• Metin bölümü:
• Sonuç bulunamadı

Yürütücü bilişle ilgili yurt içinde yapılmış fazla sayıda araştırma olmamakla birlikte, yurt dışında yapılmış pek çok araştırmaya rastlamak mümkündür. Yurt dışında yapılmış araştırmaların bazılarının sonuçları şöyle özetlenmektedir:

Problem çözme ve yürütücü bilişle ilgili yapılan araştırmaların tarihi seyri incelendiğinde, bu alanda yapılan ilk araştırmaların Polya’nın problem çözme sürecine bağlı olarak yürütüldüğü gözlenmektedir. Bu modele bağlı olarak çalışan araştırmacılardan birisi olan Lucas (1974), problem çözmede Polya’nın dört adımından oluşan modelini kullanmış ve bu modelin öğrencilerin problem çözme başarısına etkisini incelemiştir. Deney grubunda 8 hafta boyunca Polya’nın modeline dayalı eğitim yaklaşımı izlenirken; kontrol grubunda, geleneksel yaklaşıma dayalı öğretime devam edilmiş; her iki gruba da aynı problemler verilmiş, öğrencilerin yaklaşımları değerlendirilmiş ve sonuçlandırılmıştır. Lucas araştırmasının sonunda, deney grubu öğrencilerinin problem çözmede daha başarılı olduğunu ortaya koymuştur

Polya’nın sürecini araştırmasında kullanan bir başka isim B. Smith’dir. Smith (1989) de araştırmasını Polya’nın dört adımlı modeline dayandırmıştır. 225 sekizinci sınıf öğrencisinden oluşan 6 sınıf deney, 6 sınıf kontrol grubu olarak oluşturulmuş, deney grubunda Polya’nın modeline dayalı eğitim uygulanırken, kontrol grubuna herhangi bir problem çözme eğitimi verilmemiştir. Uygulamalar sonunda, deney grubu öğrencilerinin problem çözme performanslarında kontrol grubu öğrencilerine göre önemli derecede bir artış görülmüştür.

(Sınırlayıcı kutu etiketleri)
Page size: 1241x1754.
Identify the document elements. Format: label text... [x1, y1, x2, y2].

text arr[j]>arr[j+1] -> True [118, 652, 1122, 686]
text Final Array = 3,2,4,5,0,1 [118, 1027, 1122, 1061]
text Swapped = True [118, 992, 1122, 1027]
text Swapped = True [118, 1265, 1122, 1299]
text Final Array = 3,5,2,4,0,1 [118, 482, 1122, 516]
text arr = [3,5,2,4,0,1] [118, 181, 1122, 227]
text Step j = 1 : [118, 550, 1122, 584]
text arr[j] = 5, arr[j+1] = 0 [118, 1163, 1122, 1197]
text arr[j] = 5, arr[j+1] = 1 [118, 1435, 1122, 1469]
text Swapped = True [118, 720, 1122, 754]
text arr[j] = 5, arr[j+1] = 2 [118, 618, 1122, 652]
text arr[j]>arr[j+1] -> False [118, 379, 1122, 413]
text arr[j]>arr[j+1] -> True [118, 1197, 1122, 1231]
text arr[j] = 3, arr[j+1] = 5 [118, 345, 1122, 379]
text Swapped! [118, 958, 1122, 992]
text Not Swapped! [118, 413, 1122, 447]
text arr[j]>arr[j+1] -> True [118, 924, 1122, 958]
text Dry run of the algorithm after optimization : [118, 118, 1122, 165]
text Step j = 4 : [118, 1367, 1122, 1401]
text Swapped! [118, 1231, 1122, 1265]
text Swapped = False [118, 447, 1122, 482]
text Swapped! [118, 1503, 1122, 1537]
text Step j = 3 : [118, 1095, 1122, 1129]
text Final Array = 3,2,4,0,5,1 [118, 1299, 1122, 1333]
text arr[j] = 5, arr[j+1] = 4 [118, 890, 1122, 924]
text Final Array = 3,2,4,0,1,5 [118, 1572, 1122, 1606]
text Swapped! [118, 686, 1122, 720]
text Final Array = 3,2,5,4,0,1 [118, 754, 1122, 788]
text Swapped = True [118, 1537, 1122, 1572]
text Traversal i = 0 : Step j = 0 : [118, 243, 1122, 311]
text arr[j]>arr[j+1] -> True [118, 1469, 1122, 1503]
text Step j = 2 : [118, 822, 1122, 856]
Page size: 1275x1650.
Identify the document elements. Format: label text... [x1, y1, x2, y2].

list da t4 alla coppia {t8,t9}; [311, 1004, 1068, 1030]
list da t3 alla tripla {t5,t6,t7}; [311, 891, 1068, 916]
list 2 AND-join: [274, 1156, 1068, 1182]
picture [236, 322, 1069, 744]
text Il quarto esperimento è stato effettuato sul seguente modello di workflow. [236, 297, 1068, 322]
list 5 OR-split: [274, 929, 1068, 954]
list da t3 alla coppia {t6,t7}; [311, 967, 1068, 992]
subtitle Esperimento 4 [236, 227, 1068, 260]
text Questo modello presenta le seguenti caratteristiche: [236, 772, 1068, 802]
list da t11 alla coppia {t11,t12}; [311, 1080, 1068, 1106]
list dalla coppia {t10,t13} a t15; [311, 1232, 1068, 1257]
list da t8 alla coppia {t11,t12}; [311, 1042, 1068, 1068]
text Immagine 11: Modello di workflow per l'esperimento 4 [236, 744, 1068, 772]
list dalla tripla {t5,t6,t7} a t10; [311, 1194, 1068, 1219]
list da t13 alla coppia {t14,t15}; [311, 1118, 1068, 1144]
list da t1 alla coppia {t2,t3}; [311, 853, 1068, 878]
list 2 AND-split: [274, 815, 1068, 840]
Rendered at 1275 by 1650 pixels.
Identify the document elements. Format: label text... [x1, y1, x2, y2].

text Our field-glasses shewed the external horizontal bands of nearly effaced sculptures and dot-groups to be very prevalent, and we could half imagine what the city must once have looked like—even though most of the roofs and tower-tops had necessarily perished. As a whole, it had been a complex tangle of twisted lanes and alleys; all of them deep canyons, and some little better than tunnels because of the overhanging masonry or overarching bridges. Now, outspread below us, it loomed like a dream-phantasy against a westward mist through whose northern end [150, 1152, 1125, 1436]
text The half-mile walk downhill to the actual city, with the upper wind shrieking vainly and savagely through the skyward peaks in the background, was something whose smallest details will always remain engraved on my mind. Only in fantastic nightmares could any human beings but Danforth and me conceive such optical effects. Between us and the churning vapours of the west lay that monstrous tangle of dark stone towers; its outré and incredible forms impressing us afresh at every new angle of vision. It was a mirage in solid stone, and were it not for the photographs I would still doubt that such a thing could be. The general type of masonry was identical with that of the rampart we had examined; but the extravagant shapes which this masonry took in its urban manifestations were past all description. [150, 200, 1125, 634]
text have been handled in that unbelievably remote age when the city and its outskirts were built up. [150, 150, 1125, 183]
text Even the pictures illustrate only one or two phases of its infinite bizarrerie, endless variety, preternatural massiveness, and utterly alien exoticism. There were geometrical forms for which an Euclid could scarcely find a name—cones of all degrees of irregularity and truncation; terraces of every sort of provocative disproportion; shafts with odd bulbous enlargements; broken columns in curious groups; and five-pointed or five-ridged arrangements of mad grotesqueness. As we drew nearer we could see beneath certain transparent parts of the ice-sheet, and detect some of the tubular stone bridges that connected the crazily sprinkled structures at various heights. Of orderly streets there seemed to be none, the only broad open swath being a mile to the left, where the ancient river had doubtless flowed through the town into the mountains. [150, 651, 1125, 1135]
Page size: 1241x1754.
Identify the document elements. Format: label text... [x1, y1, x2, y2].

• İstenenler: Yürütücü biliş araştırmalarıyla ilgili metinde "Polya’nın sürecini araştırmasında" ile başlayıp "bir artış görülmüştür." ile biten kısmı, "sekizinci sınıf" yerine "yedinci sınıf" koyarak değiştirip yeniden yazın. Listeye bu iş için gerek yoktur.

• Çözüm:
Polya’nın sürecini araştırmasında kullanan bir başka isim B. Smith’dir. Smith (1989) de araştırmasını Polya’nın dört adımlı modeline dayandırmıştır. 225 yedinci sınıf öğrencisinden oluşan 6 sınıf deney, 6 sınıf kontrol grubu olarak oluşturulmuş, deney grubunda Polya’nın modeline dayalı eğitim uygulanırken, kontrol grubuna herhangi bir problem çözme eğitimi verilmemiştir. Uygulamalar sonunda, deney grubu öğrencilerinin problem çözme performanslarında kontrol grubu öğrencilerine göre önemli derecede bir artış görülmüştür.